Сашка благодарно стискивает мой локоть. Я знаю, что редактором меня никогда не сделают, но нужно подбодрить Сашку.
— Старик, — растроганно хмурится он, — а если я стану редактором, я тебя буду печатать. Идет?
Я киваю. А вдруг Сашку действительно сделают редактором? Вот уж тогда заживем!
Мы сидим и молчим. А официант похож на Блока, и от пива веет свежестью моря.
— Ты знаешь, Сашка, — говорю я, — что-то мне не пишется. Время идет, а я целыми днями вот как сегодня…
— Брось, — говорит Сашка, — знаешь, как сказал Ренуар? Больше всего работаешь, когда ничего не делаешь. Хорошо, верно?
Я киваю, а Сашка вдруг поднимается.
— Ко мне? — спрашиваю я.
— Домой, — говорит он, — если сегодня не помирюсь, буду разводиться.
Он уходит, я остаюсь и думаю о своей больной печени. Вот опять, кажется, кольнуло. Так и проходит жизнь.
На мягкой салфетке я хочу записать: «Косолапая лошадь», — но, оказывается, забыл ручку дома. Смятую салфетку я бросаю в пепельницу на горку окурков и выхожу на улицу.
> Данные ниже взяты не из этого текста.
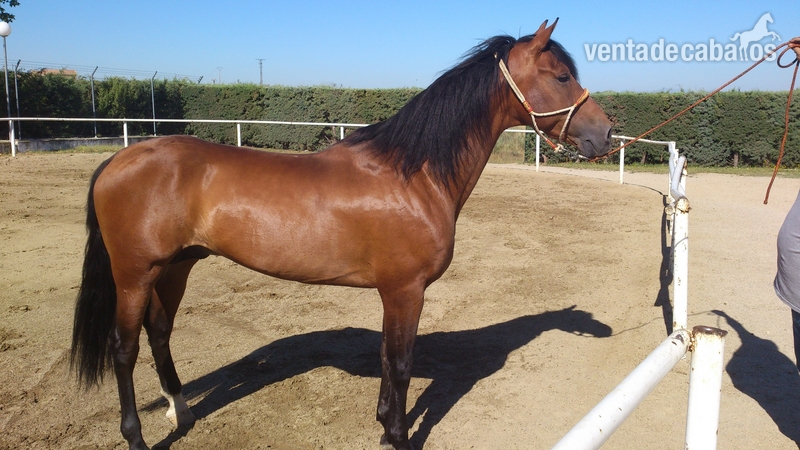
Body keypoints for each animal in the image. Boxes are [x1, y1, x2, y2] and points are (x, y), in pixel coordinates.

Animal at [70, 19, 612, 450]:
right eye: (562, 76)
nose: (606, 134)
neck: (413, 175)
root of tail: (121, 158)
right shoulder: (406, 290)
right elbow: (401, 363)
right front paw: (398, 436)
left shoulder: (395, 293)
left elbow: (388, 358)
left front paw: (384, 426)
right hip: (135, 273)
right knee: (124, 348)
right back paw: (136, 436)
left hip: (176, 266)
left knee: (159, 332)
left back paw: (181, 413)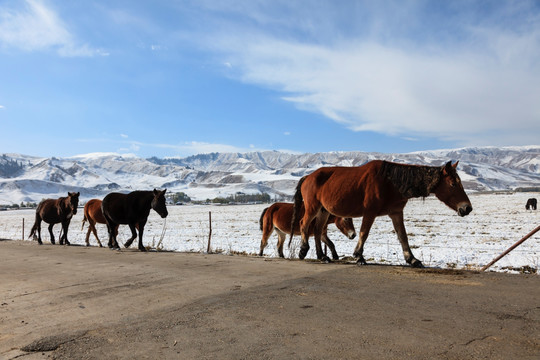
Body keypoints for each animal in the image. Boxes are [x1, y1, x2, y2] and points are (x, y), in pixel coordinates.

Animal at [292, 161, 472, 268]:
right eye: (453, 183)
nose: (467, 208)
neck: (391, 181)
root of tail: (308, 176)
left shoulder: (396, 213)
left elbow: (403, 236)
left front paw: (412, 259)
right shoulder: (370, 212)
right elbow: (364, 234)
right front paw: (359, 256)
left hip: (323, 210)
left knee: (317, 230)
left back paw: (322, 256)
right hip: (313, 207)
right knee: (304, 224)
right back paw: (303, 250)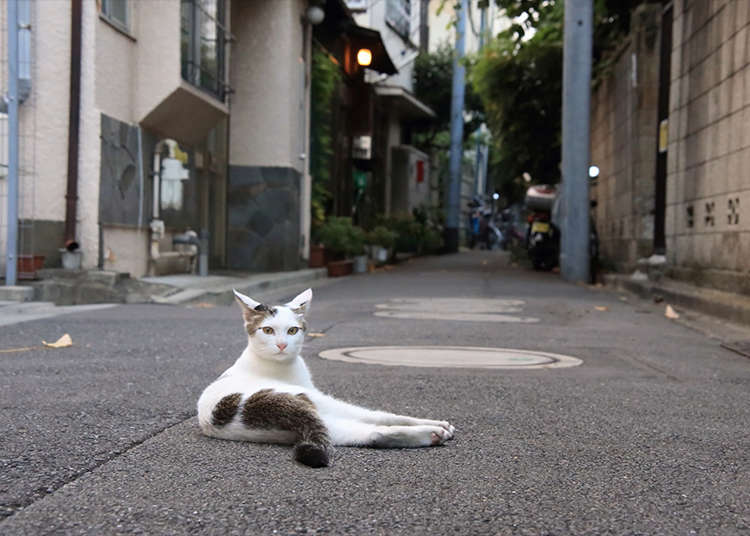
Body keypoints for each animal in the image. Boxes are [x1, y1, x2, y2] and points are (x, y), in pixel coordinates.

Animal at [200, 286, 456, 466]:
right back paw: (434, 431)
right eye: (268, 330)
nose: (282, 345)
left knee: (371, 432)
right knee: (378, 418)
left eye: (292, 330)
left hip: (317, 425)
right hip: (318, 401)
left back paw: (431, 432)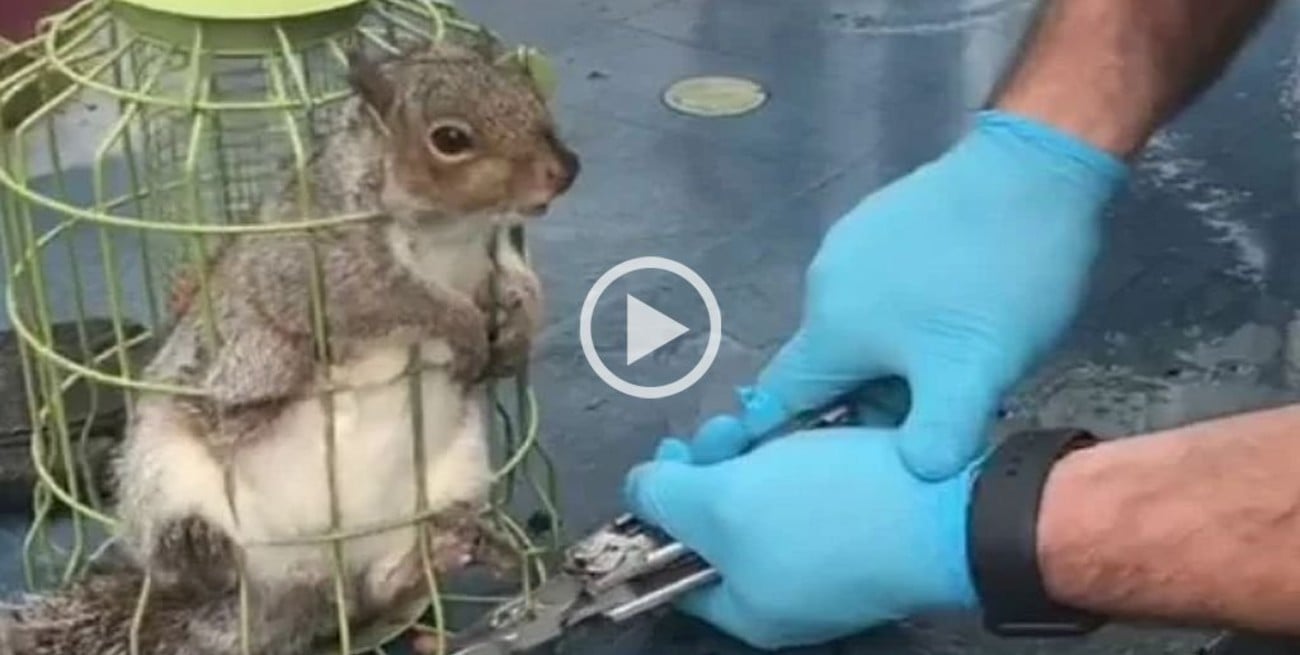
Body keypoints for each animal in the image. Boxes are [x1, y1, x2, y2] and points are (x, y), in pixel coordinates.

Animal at [1, 37, 579, 655]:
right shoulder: (321, 268)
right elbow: (396, 301)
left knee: (378, 587)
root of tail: (287, 591)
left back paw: (445, 550)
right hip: (161, 473)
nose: (565, 171)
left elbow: (520, 284)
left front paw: (516, 329)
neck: (451, 235)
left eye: (529, 93)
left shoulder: (496, 254)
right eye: (450, 139)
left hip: (454, 478)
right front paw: (463, 325)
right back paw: (197, 547)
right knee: (185, 563)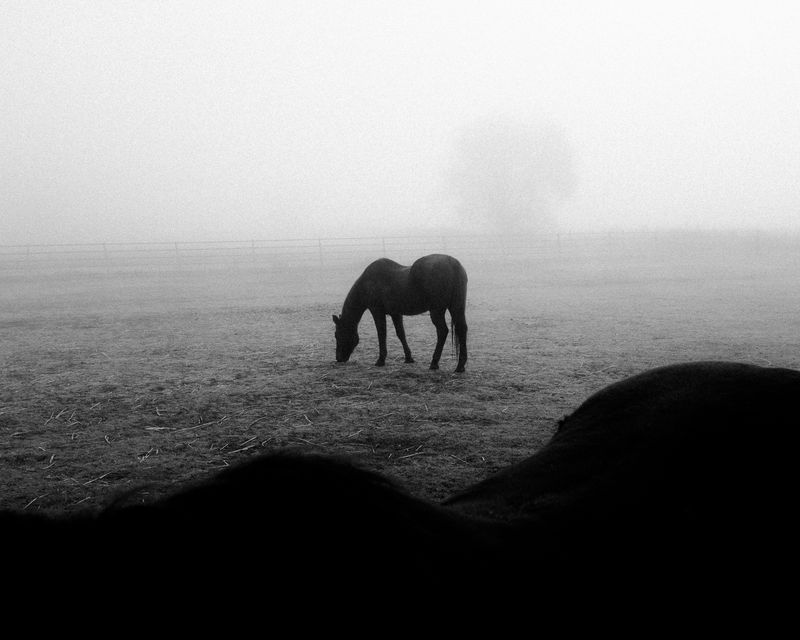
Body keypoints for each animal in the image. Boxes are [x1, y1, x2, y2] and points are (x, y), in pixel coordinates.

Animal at [332, 254, 468, 372]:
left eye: (337, 334)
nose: (338, 358)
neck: (368, 282)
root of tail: (452, 263)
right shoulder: (396, 313)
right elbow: (401, 334)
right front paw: (409, 358)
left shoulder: (377, 312)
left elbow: (382, 334)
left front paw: (380, 360)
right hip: (456, 308)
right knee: (462, 329)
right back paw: (460, 366)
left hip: (437, 311)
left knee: (442, 331)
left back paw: (434, 363)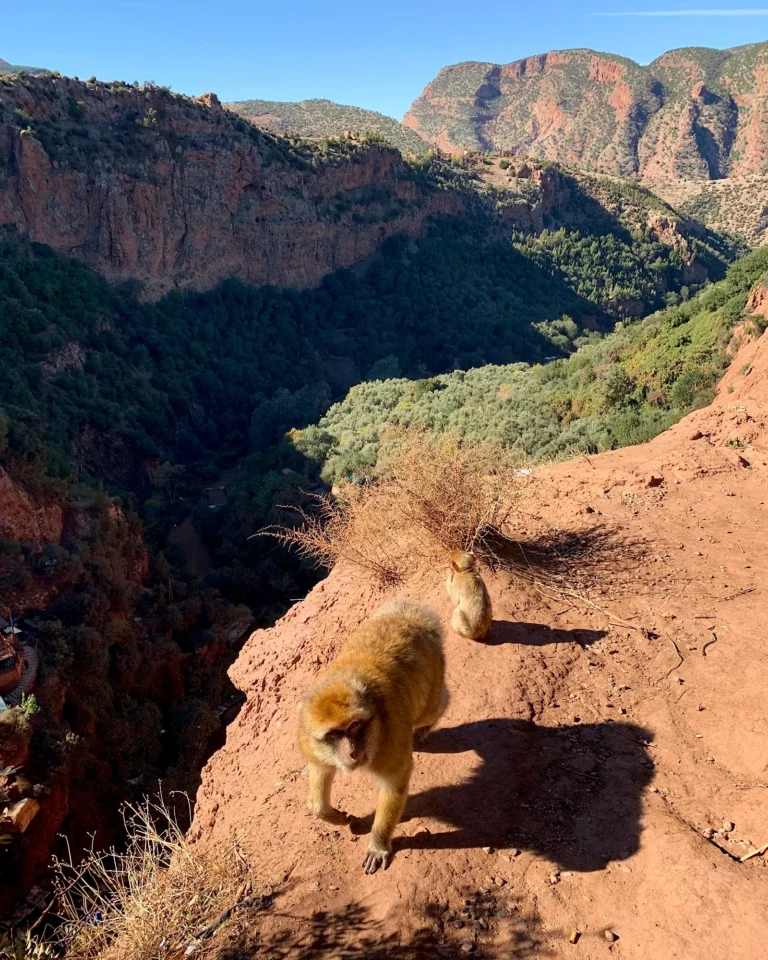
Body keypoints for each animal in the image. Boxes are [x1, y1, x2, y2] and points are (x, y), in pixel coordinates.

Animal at [298, 597, 448, 874]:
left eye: (354, 726)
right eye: (335, 733)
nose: (352, 751)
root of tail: (412, 618)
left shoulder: (391, 740)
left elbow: (393, 785)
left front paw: (378, 843)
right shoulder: (309, 742)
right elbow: (319, 781)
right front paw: (333, 815)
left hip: (433, 670)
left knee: (433, 708)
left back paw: (428, 723)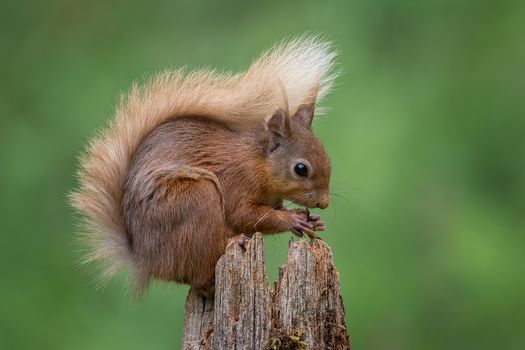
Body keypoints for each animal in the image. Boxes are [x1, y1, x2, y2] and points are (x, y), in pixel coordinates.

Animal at [70, 35, 336, 294]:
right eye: (301, 168)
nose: (324, 203)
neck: (258, 162)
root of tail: (147, 260)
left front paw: (311, 220)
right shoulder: (238, 181)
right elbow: (246, 215)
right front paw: (293, 219)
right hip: (195, 199)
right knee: (200, 270)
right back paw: (232, 242)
У самого входа в бар кто-то разбил бутылку. От красноватого пятна, расползшегося по асфальту, пахнет сладко и чуть-чуть грустно.
В пустом голубом троллейбусе я утешаю себя сразу полюбившейся мне мыслью Ренуара. Я придумываю сюжеты будущих своих произведений, все мне кажется легко достижимым, я хочу за стол, хочу взять ручку, пододвинуть стопку бумаги. Но я знаю — сегодня писать не придется. Будет много упреков: где я был, почему не взял Андрюшку из садика, когда наконец начну зарабатывать деньги…
Так и есть. Жена кричит, плачет.
— Ты абсолютно ничего не понимаешь в литературном процессе, — говорю я. — У меня свой метод работы. Я не могу, как Золя, прочитав в газете заметку, сделать из нее целый роман. Я не могу, как Сименон, выпускать по роману в год. У нас просто не хватит на это издательских мощностей.
Я ухожу в кухню и записываю на обрывке бумаги: «Косолапая лошадь».
В мечтах у меня: поработать ночью, как любил Достоевский.
Но перед тем как лечь, жена находит мою запись.
— «Косолапая лошадь», — читает она. — Это ты обо мне, да? — А потом начинает плакать. А потом кричать. А потом снова плакать.
Так заканчивается этот день — прообраз дня следующего. Ну можно ли создать что-либо в подобных условиях?